**TASK ITEM**: A copy is needed of each line in the records that has the word "receita".

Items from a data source
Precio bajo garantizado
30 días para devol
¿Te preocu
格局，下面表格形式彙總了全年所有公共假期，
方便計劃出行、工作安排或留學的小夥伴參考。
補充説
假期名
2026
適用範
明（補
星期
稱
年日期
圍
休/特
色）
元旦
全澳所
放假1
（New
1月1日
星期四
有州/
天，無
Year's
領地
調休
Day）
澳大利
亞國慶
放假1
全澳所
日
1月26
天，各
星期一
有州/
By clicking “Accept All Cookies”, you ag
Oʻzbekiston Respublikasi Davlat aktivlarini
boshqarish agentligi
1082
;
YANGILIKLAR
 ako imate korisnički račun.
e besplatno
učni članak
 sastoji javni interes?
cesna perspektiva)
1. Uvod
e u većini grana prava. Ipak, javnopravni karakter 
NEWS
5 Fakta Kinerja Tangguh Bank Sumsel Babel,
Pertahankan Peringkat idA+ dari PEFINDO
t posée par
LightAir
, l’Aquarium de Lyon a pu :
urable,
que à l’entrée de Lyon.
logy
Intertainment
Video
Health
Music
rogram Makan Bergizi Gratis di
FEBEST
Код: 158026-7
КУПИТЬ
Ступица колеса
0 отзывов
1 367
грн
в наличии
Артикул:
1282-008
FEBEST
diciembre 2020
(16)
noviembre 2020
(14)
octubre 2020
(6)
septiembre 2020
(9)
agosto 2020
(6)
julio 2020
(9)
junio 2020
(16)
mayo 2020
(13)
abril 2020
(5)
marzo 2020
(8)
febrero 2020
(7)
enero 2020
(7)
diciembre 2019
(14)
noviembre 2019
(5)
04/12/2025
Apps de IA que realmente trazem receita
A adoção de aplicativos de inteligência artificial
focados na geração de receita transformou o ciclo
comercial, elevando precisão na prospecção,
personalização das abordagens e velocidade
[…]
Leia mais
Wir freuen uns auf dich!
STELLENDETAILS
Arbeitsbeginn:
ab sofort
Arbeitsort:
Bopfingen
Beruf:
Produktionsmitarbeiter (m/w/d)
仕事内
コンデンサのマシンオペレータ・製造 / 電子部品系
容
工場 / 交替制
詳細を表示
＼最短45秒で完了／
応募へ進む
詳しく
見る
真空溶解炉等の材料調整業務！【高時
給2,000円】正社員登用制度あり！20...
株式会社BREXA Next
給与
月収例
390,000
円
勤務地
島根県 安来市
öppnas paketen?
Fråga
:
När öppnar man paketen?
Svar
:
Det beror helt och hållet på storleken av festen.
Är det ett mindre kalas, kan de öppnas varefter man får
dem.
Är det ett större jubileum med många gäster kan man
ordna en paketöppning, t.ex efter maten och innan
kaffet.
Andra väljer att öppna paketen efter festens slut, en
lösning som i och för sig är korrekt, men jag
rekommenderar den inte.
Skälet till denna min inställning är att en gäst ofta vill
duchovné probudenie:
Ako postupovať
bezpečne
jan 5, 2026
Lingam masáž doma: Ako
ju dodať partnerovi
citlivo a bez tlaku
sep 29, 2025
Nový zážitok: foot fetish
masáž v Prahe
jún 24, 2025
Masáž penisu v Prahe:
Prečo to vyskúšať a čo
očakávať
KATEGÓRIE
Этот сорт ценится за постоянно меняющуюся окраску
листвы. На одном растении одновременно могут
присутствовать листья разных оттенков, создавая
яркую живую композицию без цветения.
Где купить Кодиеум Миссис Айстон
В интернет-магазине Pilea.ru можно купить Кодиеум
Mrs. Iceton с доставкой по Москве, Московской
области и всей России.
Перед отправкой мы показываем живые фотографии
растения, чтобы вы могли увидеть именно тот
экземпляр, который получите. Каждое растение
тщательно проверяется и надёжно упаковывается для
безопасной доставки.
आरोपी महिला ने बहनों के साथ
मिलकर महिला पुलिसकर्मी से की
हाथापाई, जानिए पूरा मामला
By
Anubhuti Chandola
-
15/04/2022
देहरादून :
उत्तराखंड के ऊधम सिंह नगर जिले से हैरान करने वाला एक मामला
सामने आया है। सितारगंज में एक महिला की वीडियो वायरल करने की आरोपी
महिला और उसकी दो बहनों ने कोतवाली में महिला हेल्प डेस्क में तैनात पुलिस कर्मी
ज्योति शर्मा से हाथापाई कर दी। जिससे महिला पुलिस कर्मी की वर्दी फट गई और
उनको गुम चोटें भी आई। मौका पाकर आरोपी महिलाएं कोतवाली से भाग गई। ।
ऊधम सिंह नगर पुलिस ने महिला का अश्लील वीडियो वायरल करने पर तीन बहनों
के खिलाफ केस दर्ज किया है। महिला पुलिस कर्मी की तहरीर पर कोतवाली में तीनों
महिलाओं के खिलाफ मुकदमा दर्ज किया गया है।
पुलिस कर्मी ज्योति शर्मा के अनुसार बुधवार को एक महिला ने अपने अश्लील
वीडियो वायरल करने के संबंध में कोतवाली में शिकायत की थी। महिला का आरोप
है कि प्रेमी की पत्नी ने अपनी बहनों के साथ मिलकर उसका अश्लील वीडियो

**EXERCISE OUTPUT**:
Apps de IA que realmente trazem receita
focados na geração de receita transformou o ciclo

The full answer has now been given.